If ever a show came along I’d expect to have its cake and eat it too, it’s Atarashii Joushi wa Do Tennen.  It’s grounded in something rather serious, but executed mostly in the realms of fantasy.  Or wish-fulfillment, perhaps.  The last few episodes were anime-original, so I have no idea if the manga will flow along a similar course.  But while the material didn’t feel quite as natural as what came before it, for the most part this ending plays as pretty philosophically consistent.

Of course it’s a Christmas episode to end, and it’s four single dudes who don’t do much of anything for Christmas (which is quite natural in a country where Xmas is basically a hook-up festival and a celebration of fried chicken and shortcake and Western holiday traditions seen through the funhouse mirror of rampant Japanese capitalism).  Originally it’s only Hakutou who’s going to get a present (Aoyama being elated that everyone else was as left out as him was pretty funny), but naturally it’s Kinjou who suggests a party and gift exchange.  I would have thought Chief’s big empty house would have been the logical locale for such a thing, but for dramatic purposes the venue is Casa Shirosaki-Momose.

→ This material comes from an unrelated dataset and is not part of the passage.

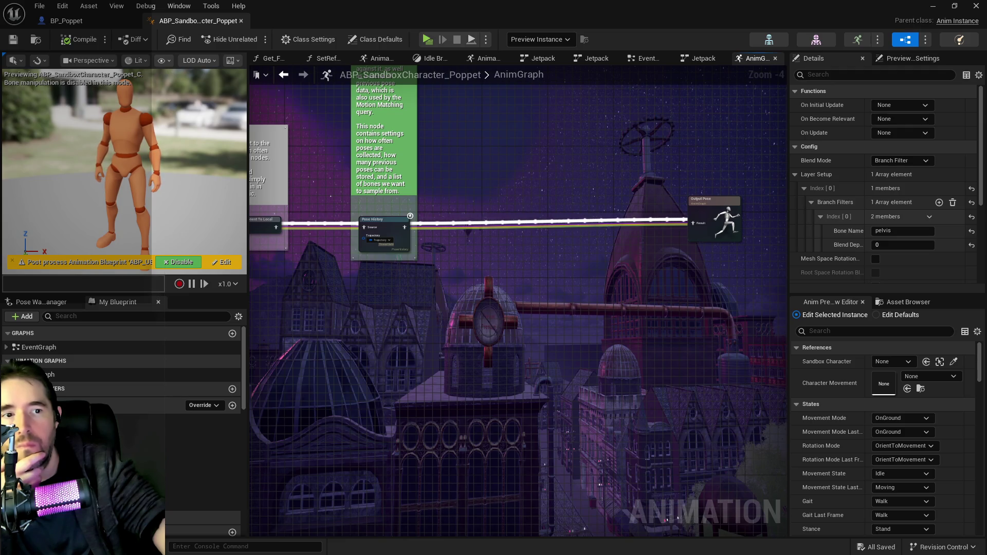
- Undo the last wire link and node move so the Jet Pack nodes feed Output Pose again
{"action": "key", "text": "ctrl+z"}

The underlying drama of course is Momose’s hunt for an apartment he clearly doesn’t want to move into.  But he should move out, really – this is all good fun and all but Shirosaki is a crutch and that can’t be denied.  They don’t have to live together to be friends, and Momose needs to learn to feel settled without having someone else there to hold his hand.  And he does see a nice apartment, but it exemplifies the Catch-22 of the Tokyo rental market.  Affordable places close in and convenient are tiny and uninteresting (or worse), and large and nice ones are in the boonies (this one is all the way out in sight of Kumatteland).

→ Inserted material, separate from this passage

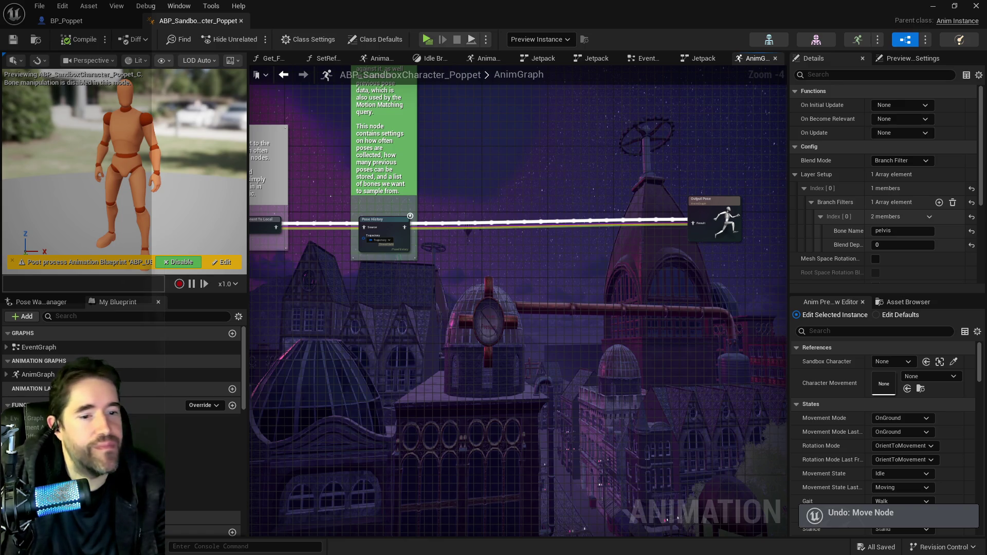
{"action": "key", "text": "ctrl+z"}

Still – Momose doesn’t want to move out, and Shirosaki (and Hakutou, who’s basically turned deredere) don’t want him to, so something has to give.  There’s the party and the gifts for a distraction, though I think Hakutou made out the best (cats love those tress).  Long scarves, hankies, expensive business card holders – but Aoyama trumps them all by giving himself.  Needy doesn’t even begin to cover it with this guy.  And do his other employees not find it odd that he spends so much time socializing with these three and none of them?

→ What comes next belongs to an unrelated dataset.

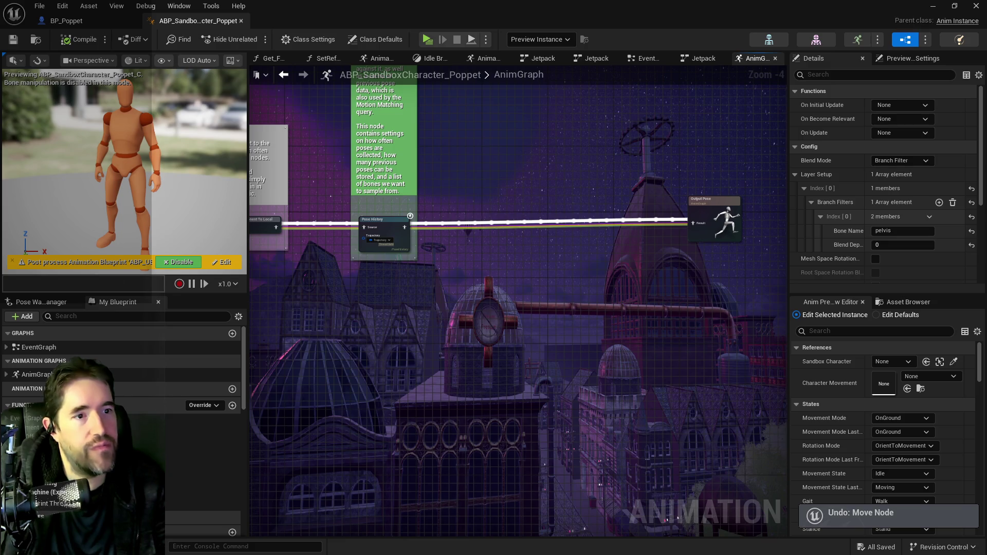
{"action": "key", "text": "ctrl+z"}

In the final analysis Momose does decide to move out, but Shirosaki gets the wrong end of the stick (as usual) about where he’s moving to.  A place has opened up in the mansion next door, which is pretty much the cake thing but hey, it’s a fantasy so let them have their happy ending.  And if I were going to live here again (I’m in Tokyo for the holiday) Kichijouji is probably at the top of my list for places to look for an apartment.

As I’ve noted before, I’m pretty sure the mangaka, Dan Ichikawa, has first-hand experience with a black company.  Either that or a lot of empathy, because the trauma of that experience comes across very authentically.  That cuts less sharply in the final arc as the anime leaves his material behind, and the extent to which Shirosaki is so fantastically nice and everything seems to work out softens the impact substantially.  Still, this is an important topic and remains a huge problem, and it’s absolutely healthy that writers confront it openly in fiction.  If they do so with a sense of humor there’s certainly nothing wrong with that.

Atarashii Joushi wa Do Tennen fills a familiar niche on the schedule (above and beyond being the Patron Pick).  I think you know which one I mean, and a lot of shows in that niche seem to be workplace comedies.  It’s nice not to have to think too hard, and it’s certainly nice when a series makes you laugh, so kudos to this one for being a comfortable and relaxing part of the fall season.  Anime has always been very good at this sort of story, and I wish we got more examples of it than we do.